Abstract
Underwater passive acoustics is used worldwide for multi-year monitoring of marine mammals. Yet, the large amount of audio recordings raises the need to automate the detection of acoustic events. For instance, the increasing number of Offshore Wind Farms (OWF) raises key environmental and societal issues relating to their impacts on wildlife. In this context, monitoring marine mammals along with information on their acoustic environment throughout the OWF life cycle is crucial. The objective of this study is to evaluate the ability of a single deep learning model to precisely detect and localize, in time and in frequency, the marine mammal sounds over a wide frequency range and classify them by species and sound types.
A broadband hydrophone, deployed at the Fécamp OWF (Normandy, France), recorded the underwater soundscape including sounds from marine mammals occurring in the area. To visualize these sounds, 15-s spectrograms were computed. From these images, dolphin (D) and porpoise (P) sounds were manually annotated, including different types of sounds: Click-Trains (DCT, PCT), Buzzes (DB, PB) and Whistles (DW). The spectrograms were then split into five-fold cross-validation datasets, each containing one half of manual annotations and one half of only background noise. A Faster R-CNN model was trained to precisely detect and classify the marine mammal sounds in the spectrograms.

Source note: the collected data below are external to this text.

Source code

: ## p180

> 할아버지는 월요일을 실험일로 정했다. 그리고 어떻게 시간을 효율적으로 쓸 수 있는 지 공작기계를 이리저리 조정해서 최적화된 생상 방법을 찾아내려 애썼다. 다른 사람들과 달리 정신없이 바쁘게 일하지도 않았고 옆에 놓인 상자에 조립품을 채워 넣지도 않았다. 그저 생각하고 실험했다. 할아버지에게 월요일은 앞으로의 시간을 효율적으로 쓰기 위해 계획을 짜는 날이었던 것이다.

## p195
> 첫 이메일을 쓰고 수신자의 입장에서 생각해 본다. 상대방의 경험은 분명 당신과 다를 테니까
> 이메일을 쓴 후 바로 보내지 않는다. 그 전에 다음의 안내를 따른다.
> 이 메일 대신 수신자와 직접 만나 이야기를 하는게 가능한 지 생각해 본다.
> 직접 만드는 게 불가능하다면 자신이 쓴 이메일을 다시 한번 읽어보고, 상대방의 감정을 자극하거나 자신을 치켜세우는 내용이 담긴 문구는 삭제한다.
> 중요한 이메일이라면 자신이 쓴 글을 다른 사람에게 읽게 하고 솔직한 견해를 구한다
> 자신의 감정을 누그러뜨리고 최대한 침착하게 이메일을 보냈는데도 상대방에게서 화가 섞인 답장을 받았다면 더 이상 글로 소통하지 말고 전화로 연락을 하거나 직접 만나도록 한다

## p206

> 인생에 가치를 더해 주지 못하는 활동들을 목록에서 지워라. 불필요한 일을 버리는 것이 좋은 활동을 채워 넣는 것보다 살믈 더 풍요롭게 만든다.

Three model output configurations were used: (1) overall detection of marine mammals (presence vs. absence), (2) detection and classification of species (two classes: dolphin, porpoise) and (3) sound types (five classes: DCT, DB, DW, PCT, PB). For the simplest configuration (1) 15.4 % of the spectrogram dataset had detections while missing only 6.6 % of annotated spectrograms. For the more precise configurations, (2) and (3), the mean Average Precision (mAP) achieved were 92.3 % (2) and 84.3 % (3), and the macro average Area under the curve (AUC) 95.7 % (2) and 94.9 % (3).
This model will help to speed up the annotation processes, by reducing the spectrogram quantity to be manually analyzed and having time-frequency boxes already drawn. Several model parameters can be adjusted to trade off missed detections and false positives which need to be carefully considered and adapted to the problem. For instance, these adjustments would be particularly relevant depending on the human resources available to manually check the model detections and the criticality of missing marine mammal sounds. These models are promising, ranging from the simple detection of marine mammal presence to precise ecological inferences over the long term.